New Suit: JCPenney Scammed Consumers With Deceptive Pricing

The latest company to be hit with a deceptive pricing class action: JCPenney, charged with falsely inflating “original” prices to create a misleading impression of big discounts that don’t actually exist.

Kansas resident Ann Cavlovic claimed that she fell for the tactic when she saw a pair of gold earrings while shopping at a JCPenney store in September 2014. Marked with an “original price” of $524.98, Cavlovic paid $171.66 based on a purported 60 percent sale discount and additional 25 percent promotional discount.

But when she got home and opened the packaging, Cavlovic found a pricing insert listing the original price for the earrings at just $225. Had the store’s original price matched the list price, she would only have paid $73.58 after the applicable discounts, she alleged in her suit. Instead, she paid more than twice that amount because JCPenney falsely inflated the “original” price as part of a company-wide strategy.

She alleged that the company instituted the plan in 2011 to mark up its products “by a significant margin and then immediately offer those products at what it represented to be steep discounts.” It temporarily halted the practice in February 2012, when it switched to a new price advertising strategy known as “fair and square,” where JCPenney offered its products at “everyday low prices,” but when that strategy failed, the company revived the deceptive price advertising scheme in early 2013, Cavlovic said.

“In essence, JCP marked up its products so that its subsequent ‘discounts’ would appear to be a good deal and would induce Kansas’ consumers to purchase the products it was selling,” according to Cavlovic’s complaint.
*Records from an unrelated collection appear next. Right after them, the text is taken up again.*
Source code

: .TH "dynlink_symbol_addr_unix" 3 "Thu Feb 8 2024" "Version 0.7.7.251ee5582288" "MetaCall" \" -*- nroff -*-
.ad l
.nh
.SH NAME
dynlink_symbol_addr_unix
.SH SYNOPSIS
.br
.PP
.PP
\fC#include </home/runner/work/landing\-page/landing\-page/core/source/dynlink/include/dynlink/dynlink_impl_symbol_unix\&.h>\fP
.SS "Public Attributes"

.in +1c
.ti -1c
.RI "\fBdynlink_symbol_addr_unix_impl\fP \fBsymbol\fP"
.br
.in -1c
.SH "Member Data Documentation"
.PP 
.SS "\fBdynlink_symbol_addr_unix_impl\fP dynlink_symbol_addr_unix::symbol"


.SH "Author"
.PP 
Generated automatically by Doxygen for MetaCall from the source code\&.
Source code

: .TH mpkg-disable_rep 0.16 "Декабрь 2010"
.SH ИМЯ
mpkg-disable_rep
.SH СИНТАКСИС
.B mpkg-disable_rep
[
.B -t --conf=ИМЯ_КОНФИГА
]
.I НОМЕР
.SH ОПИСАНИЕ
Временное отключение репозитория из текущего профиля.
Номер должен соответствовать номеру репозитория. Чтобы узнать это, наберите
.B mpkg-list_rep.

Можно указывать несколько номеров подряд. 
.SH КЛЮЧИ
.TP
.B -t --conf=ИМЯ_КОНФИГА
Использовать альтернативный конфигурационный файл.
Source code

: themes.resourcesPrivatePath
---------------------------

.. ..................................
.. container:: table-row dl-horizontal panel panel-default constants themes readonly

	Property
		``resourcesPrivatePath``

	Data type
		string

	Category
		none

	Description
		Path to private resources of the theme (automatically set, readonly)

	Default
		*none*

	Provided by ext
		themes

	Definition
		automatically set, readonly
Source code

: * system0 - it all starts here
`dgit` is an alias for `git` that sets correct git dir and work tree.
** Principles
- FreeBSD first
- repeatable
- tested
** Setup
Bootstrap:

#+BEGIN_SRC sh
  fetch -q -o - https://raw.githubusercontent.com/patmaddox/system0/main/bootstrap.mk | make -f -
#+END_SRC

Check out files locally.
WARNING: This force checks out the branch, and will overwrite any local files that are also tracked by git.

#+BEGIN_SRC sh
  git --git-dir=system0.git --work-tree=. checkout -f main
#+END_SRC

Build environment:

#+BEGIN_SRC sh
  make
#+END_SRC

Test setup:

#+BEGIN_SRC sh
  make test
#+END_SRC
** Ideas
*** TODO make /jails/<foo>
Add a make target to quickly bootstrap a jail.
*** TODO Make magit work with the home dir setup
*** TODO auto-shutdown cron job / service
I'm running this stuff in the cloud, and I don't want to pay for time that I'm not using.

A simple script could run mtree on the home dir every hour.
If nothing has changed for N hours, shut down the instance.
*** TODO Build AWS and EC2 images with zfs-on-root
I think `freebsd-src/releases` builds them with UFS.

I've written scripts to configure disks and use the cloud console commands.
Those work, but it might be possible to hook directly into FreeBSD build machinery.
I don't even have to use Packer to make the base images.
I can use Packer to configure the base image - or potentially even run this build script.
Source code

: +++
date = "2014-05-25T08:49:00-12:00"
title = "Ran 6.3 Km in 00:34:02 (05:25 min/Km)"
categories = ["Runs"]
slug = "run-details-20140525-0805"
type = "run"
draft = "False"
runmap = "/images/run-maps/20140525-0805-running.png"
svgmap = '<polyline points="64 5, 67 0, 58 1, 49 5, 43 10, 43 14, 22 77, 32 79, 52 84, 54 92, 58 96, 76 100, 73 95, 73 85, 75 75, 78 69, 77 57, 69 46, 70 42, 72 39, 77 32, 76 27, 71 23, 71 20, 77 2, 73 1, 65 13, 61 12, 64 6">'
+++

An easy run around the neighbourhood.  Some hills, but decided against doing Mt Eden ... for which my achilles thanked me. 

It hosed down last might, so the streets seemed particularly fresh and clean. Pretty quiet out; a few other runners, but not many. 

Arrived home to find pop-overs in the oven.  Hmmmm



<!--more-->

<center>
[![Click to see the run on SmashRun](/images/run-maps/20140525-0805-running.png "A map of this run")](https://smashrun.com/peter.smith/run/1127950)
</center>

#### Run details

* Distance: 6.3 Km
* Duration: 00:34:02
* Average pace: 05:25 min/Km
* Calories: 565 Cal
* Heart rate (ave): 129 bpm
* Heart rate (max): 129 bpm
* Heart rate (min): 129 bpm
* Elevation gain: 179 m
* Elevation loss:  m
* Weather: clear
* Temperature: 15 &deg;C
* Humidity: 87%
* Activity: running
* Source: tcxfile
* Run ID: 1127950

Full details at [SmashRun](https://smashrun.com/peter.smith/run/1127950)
Cavlovic alleged that in addition to being expressly forbidden by Kansas law, JCPenney’s pricing strategy runs afoul of Federal Trade Commission pricing regulations, which state that if “the former price being advertised is not bona fide but fictitious—for example, where an artificial price, inflated price was established for the purpose of enabling the subsequent offer of a large reduction—the ‘bargain’ being advertised is a false one; the purchaser is not receiving the unusual value he expects.”

To read the complaint in Cavlovic v. J.C. Penney Corp., click here.

Why it matters: Deceptive pricing lawsuits are a hot trend in consumer class actions. Initially filed against outlet stores, the cases now target all types of retailers from online giant Amazon to Kohl’s, which paid $6.15 million to settle a suit over a purportedly false pricing scheme last April.